SUPPLIED TEXT >>
Something About Those Ancient Greeks

The society in which we live, a liberal democracy, is the result not of events that happened all over the world – rather, it is the result of events that happened in just one country, ancient Greece. We are who we are not because of what happened in ancient China, Mesopotamia, ancient Egypt or India (essential as the histories of these places are to our knowledge of the world).

Despite the passage of millennia, we still live in the world invented by the ancient Greeks. And because of the influence and spread of western technology, the entire globe has now been impacted by these Greeks of long ago. There is a reason why we want all people to be free; why we think more democracy is a good thing; why we worry about the environment; why we have immense faith in our ability to come up with solutions no matter how great the problem; why we believe education to be crucial to building a good life; why we seek self-respect. And this reason is simply stated: we have inherited – not created – a particular habit of mind, a way of looking at the world.

We live within a set of values that constantly encourage us to depend on reason, to seek out moderation and distrust excess, to live a disciplined life, to demand responsibility in politics, to strive for clarity of thought and ideas, to respect everyone and everything, including nature and the environment, and most of all to cherish and promote freedom. This is our inheritance from the ancient Greeks. We need to study them in order to learn and relearn about our intellectual, esthetic and moral inheritance – so that we might meaningfully add to them so that they may continue in the vast project of building the goodness of our society. This is why we need to study the Greeks, because through them we come to study ourselves.

And what about the Romans? They were the people that allowed Greek learning to be made available to the world. The ancient Romans adopted the Greek habit of mind and through their empire, which stretched from the borders of Scotland to the borders of Iran, they passed on this inheritance to all the people that lived within these borders. Thus, in studying the Romans, we come to understand how very difficult it has been for ideas, which we may take for granted, to come down to us. Whereas the ancient Greeks created the world we live in, the ancient Romans facilitated it by giving universality to the Greek habit of mind. Thus, to study both these civilizations is to begin to fully understand our own.

Earliest History of Greece

Prehistoric human settlement in the Greek peninsula stretches back to the Paleolithic and Neolithic periods. By the time of the Bronze Age, different types of pottery helps us to demarcate the various phases of material culture. For the sake of convenience, historians have used these various types of pottery to work out a chronology of Greek prehistory. And because Greece is not only the peninsular mainland, but also the various islands in the Mediterranean and Aegean Seas, the pottery is sorted out by different regions.

PROVIDED INFORMATION >>
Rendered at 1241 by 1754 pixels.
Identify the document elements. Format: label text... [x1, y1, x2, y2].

--

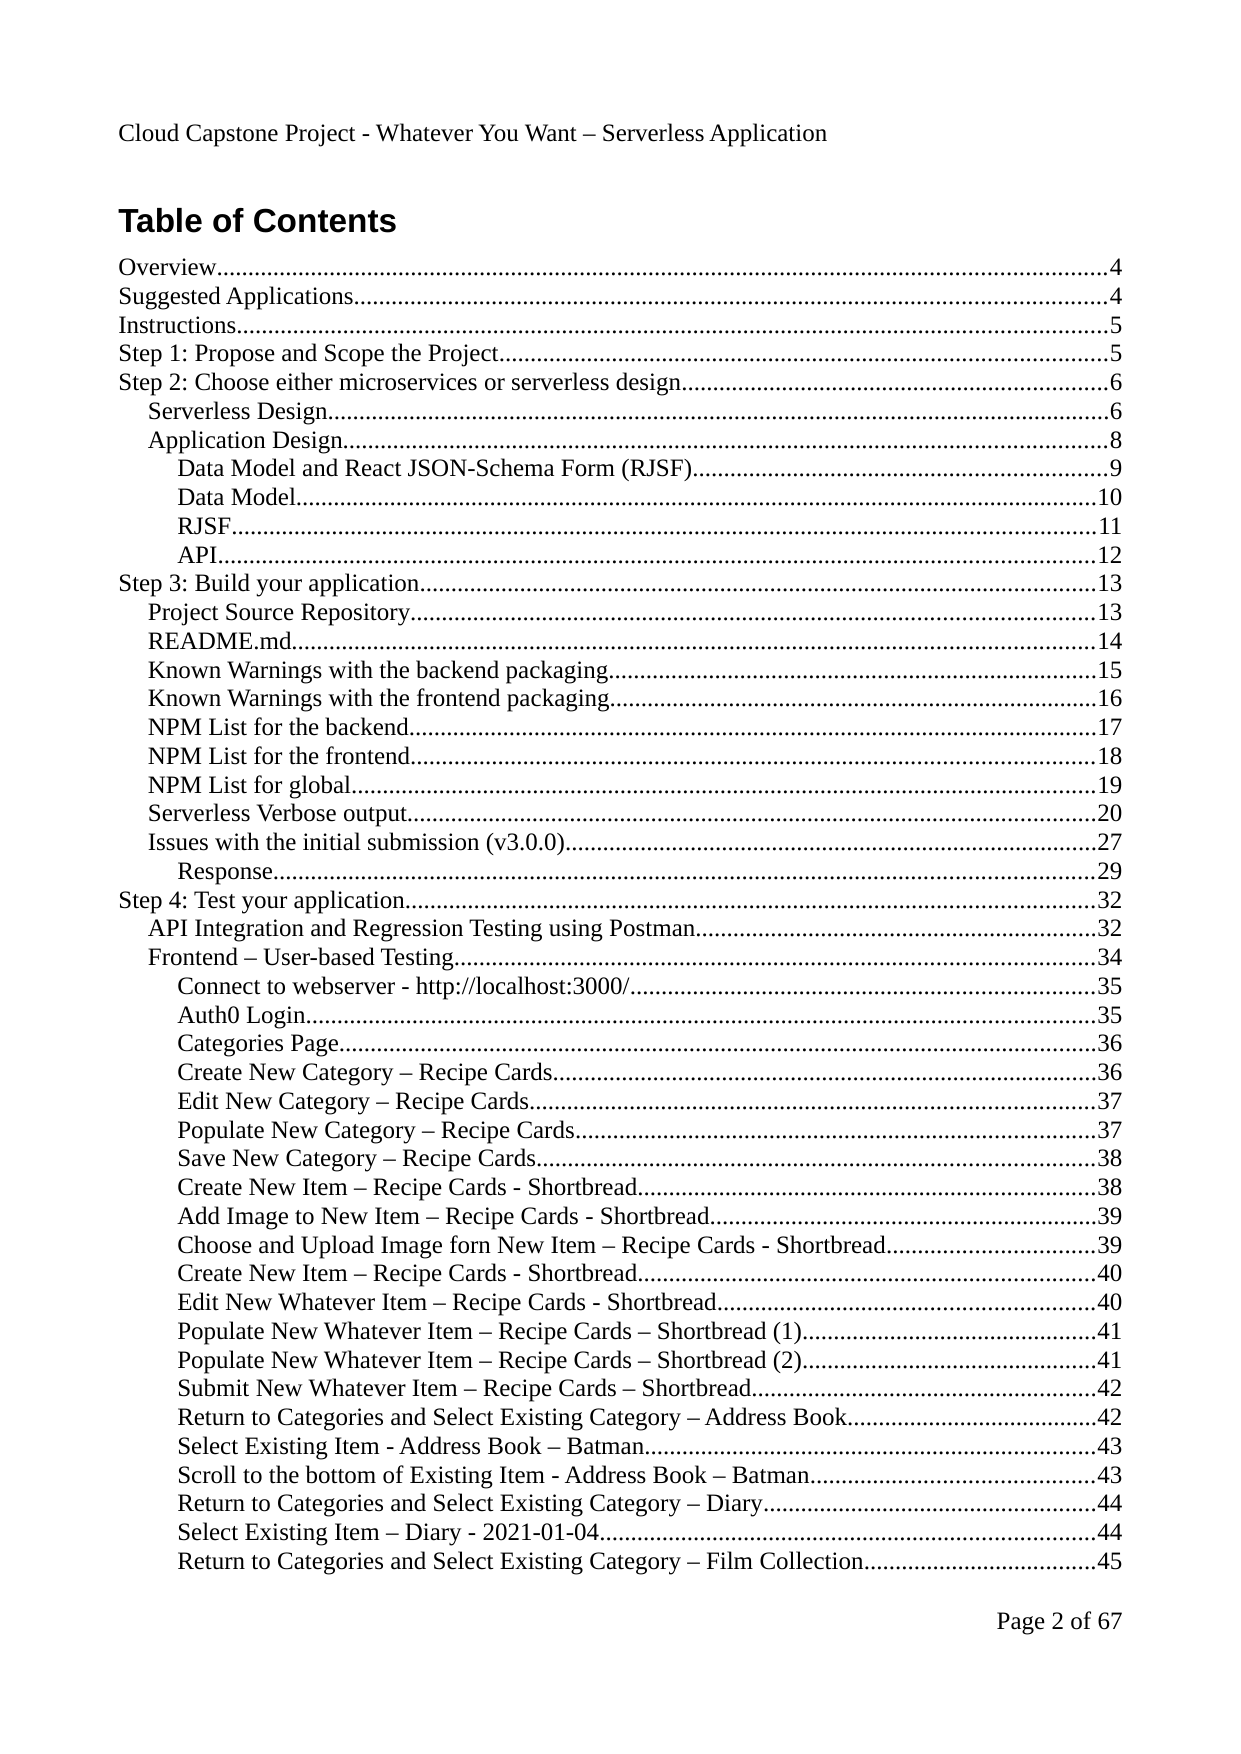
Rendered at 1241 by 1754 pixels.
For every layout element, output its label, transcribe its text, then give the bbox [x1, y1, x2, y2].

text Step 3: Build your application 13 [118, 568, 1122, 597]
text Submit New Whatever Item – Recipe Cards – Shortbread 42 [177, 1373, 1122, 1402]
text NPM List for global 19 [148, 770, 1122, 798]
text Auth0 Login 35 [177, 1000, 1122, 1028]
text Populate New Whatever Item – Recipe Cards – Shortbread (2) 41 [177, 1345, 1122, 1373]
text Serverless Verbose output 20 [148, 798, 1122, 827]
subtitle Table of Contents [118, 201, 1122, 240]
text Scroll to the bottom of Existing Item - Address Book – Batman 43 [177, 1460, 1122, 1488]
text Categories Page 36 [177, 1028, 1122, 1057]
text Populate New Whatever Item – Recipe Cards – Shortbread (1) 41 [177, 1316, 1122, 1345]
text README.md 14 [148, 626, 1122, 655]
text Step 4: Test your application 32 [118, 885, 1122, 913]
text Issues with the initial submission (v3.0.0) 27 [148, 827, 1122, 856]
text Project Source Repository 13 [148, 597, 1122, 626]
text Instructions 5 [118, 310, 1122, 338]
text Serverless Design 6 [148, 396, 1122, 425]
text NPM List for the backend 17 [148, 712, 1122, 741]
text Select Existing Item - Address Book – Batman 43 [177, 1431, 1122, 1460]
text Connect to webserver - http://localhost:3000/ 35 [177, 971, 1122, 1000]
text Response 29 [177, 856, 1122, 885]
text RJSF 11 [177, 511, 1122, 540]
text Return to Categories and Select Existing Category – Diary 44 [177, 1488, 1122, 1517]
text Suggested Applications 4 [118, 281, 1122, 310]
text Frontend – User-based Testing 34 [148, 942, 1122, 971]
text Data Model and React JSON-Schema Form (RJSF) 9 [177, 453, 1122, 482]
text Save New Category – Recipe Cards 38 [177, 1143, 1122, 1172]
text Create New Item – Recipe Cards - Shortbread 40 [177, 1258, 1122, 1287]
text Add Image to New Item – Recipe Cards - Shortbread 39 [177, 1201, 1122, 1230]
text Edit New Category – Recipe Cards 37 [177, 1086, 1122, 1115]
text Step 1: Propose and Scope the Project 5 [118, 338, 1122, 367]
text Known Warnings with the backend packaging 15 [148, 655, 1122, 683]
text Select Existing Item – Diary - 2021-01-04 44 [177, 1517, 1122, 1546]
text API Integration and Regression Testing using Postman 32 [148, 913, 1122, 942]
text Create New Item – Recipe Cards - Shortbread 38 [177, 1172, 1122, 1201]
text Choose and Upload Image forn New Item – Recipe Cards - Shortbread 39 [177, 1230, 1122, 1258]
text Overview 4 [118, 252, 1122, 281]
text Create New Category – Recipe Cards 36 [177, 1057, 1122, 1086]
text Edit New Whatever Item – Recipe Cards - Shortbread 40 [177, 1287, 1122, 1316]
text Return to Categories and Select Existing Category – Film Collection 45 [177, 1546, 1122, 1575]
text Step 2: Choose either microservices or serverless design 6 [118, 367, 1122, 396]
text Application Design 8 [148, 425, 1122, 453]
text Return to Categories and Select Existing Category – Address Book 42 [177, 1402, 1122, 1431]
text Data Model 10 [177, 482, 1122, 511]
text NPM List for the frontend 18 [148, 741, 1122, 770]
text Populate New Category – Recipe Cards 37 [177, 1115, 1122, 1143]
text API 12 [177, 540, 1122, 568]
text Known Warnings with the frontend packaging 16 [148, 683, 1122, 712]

...

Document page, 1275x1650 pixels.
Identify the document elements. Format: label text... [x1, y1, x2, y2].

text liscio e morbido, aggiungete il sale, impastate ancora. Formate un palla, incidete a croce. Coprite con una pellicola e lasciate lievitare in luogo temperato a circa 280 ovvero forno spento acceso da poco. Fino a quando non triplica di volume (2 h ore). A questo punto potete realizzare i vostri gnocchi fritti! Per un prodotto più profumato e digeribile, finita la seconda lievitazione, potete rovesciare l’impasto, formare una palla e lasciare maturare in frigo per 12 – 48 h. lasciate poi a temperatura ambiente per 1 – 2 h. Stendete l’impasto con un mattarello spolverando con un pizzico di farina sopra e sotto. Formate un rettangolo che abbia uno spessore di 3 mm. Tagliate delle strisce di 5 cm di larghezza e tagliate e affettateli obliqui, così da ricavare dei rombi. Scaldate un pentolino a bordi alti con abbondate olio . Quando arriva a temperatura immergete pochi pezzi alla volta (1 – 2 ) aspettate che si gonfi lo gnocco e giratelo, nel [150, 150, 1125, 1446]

REQUIRED TASKS >>
A) In the passage on the ancient Greeks, how far did the Roman empire stretch?
B) Print the passage on the ancient Greeks word for word, starting with "The society in" and going on through "of the world).".

EXERCISE ANSWERS >>
A) From the borders of Scotland to the borders of Iran.

B)
The society in which we live, a liberal democracy, is the result not of events that happened all over the world – rather, it is the result of events that happened in just one country, ancient Greece. We are who we are not because of what happened in ancient China, Mesopotamia, ancient Egypt or India (essential as the histories of these places are to our knowledge of the world).